- WHAT THE TASK ASKS
Using the records below, repeat exactly the lines from the one holding "(vergaderingen kan je het niet noemen)" through the one holding "28, ya no tanto.", both ends included, and no others.

Collected data
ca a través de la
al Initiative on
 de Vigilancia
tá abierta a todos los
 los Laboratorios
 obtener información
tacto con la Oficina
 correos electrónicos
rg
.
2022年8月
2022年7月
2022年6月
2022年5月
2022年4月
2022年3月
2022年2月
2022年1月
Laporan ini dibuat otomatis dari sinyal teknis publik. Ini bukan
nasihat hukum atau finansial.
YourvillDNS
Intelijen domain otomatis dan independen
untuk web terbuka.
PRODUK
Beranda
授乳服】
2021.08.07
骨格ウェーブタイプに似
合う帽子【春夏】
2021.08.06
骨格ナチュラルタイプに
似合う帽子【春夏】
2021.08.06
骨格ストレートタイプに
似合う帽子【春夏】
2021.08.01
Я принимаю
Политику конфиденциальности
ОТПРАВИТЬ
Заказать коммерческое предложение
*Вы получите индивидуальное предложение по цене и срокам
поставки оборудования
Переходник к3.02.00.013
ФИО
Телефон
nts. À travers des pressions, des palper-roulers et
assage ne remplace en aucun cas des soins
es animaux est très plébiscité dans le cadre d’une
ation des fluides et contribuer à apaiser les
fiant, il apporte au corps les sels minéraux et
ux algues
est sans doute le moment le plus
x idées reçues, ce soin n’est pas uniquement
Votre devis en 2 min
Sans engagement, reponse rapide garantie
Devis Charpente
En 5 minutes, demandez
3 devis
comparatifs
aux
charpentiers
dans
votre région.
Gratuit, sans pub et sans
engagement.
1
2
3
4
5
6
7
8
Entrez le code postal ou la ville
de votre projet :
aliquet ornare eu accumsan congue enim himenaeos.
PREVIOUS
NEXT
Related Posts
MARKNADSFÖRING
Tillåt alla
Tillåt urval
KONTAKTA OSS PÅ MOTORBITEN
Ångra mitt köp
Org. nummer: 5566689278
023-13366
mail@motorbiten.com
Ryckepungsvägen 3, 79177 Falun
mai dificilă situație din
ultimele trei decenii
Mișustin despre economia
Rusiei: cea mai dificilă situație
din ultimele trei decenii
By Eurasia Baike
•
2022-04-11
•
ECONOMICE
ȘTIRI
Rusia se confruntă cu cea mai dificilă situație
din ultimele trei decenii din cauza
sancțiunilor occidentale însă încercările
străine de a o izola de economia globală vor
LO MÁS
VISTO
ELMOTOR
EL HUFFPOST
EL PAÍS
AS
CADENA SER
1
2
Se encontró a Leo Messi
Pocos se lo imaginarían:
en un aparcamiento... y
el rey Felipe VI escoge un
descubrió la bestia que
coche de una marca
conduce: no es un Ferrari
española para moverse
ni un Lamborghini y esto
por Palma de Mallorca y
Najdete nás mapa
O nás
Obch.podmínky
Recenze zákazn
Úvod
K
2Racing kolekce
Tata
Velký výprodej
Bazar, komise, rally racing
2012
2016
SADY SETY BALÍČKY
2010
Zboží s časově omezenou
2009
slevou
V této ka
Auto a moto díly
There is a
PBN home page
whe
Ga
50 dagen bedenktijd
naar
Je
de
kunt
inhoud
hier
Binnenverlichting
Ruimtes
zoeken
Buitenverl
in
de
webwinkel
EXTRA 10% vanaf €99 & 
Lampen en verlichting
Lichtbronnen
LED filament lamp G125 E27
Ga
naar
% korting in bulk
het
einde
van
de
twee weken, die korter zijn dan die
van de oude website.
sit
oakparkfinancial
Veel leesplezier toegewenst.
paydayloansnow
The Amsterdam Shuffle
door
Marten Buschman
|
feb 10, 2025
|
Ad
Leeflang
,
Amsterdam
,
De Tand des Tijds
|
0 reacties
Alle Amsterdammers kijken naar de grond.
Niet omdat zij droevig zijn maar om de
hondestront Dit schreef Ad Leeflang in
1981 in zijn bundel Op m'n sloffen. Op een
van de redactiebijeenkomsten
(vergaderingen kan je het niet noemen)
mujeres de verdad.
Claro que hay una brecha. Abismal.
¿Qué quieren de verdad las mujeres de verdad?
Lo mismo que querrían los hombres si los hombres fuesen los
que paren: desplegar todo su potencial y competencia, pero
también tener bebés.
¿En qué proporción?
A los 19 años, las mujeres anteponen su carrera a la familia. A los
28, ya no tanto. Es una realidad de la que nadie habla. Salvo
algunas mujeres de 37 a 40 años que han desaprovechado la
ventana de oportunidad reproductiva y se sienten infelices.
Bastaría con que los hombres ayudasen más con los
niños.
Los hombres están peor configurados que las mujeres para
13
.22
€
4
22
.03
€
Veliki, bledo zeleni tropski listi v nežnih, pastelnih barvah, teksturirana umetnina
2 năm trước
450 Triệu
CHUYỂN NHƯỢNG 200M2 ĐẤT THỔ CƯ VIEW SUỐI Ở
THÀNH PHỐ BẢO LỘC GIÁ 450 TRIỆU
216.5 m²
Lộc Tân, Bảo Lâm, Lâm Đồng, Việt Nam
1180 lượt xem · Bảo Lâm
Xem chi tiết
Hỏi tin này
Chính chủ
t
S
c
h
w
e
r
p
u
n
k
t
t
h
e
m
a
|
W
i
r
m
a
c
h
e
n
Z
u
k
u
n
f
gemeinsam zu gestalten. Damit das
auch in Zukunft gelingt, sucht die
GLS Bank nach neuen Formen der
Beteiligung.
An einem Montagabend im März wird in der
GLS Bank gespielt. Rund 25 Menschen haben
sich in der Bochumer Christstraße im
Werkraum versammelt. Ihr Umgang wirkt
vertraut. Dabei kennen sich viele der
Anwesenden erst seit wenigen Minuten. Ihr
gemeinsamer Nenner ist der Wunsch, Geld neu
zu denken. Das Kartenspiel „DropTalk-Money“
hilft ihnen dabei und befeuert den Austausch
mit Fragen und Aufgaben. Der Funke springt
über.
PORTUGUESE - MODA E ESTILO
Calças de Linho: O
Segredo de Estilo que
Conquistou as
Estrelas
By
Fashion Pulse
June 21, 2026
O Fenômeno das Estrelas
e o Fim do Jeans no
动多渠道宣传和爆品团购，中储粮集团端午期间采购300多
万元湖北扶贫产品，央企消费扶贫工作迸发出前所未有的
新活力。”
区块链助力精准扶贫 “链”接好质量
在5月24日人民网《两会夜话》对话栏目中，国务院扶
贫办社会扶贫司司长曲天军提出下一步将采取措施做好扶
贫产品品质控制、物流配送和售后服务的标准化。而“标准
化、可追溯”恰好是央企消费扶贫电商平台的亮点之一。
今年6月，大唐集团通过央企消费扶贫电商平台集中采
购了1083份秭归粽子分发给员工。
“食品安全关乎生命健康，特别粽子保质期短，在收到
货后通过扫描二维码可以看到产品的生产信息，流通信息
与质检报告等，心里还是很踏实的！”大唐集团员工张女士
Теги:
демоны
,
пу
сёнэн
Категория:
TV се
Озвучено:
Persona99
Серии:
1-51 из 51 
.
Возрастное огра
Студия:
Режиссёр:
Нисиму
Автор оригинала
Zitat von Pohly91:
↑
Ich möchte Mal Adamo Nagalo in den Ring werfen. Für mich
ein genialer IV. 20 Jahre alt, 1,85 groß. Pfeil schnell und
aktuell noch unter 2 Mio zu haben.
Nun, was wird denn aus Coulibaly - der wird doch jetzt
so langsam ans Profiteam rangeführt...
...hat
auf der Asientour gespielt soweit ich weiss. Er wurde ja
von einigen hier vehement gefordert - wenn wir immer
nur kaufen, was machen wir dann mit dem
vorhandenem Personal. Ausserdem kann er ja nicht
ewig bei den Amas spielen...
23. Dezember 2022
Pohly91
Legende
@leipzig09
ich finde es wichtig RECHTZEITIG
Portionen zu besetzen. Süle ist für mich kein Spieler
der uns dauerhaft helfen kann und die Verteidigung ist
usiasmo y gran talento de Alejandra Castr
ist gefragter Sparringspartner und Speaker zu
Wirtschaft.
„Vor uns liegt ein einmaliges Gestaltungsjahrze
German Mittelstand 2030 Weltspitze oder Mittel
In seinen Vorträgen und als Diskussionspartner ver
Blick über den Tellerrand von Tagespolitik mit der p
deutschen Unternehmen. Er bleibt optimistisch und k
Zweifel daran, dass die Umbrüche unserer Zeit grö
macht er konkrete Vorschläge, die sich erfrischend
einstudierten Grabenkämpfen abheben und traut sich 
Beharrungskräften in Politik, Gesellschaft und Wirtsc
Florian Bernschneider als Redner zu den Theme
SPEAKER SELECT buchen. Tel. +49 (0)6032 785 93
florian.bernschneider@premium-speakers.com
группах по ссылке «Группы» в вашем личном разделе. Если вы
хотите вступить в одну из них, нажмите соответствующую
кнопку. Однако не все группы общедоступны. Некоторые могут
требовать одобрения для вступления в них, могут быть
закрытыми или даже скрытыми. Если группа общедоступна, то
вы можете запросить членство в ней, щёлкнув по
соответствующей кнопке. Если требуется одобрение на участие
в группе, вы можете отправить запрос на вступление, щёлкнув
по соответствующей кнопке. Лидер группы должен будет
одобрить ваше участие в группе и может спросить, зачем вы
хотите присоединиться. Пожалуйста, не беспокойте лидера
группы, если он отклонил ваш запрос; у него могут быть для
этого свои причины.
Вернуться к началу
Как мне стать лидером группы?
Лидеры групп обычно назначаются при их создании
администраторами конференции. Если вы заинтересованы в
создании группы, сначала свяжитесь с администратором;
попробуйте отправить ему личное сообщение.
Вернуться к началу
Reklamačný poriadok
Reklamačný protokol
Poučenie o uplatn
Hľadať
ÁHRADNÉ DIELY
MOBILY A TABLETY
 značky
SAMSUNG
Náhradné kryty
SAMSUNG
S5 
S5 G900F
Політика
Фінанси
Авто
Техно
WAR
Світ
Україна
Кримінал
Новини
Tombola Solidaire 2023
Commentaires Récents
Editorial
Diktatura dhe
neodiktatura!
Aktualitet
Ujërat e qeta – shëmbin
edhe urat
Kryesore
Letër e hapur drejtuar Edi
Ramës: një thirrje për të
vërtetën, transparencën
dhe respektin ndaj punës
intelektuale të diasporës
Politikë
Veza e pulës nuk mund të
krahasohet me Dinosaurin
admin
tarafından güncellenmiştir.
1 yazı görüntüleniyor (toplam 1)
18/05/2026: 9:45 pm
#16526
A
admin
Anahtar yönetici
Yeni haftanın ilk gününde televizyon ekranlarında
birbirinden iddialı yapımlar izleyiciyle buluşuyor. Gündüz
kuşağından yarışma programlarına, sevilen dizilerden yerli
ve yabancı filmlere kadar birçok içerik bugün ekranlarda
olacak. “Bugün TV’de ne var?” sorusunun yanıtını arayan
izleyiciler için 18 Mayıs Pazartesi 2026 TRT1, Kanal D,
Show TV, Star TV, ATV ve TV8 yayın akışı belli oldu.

- ANSWER SPACE
(vergaderingen kan je het niet noemen)
mujeres de verdad.
Claro que hay una brecha. Abismal.
¿Qué quieren de verdad las mujeres de verdad?
Lo mismo que querrían los hombres si los hombres fuesen los
que paren: desplegar todo su potencial y competencia, pero
también tener bebés.
¿En qué proporción?
A los 19 años, las mujeres anteponen su carrera a la familia. A los
28, ya no tanto. Es una realidad de la que nadie habla. Salvo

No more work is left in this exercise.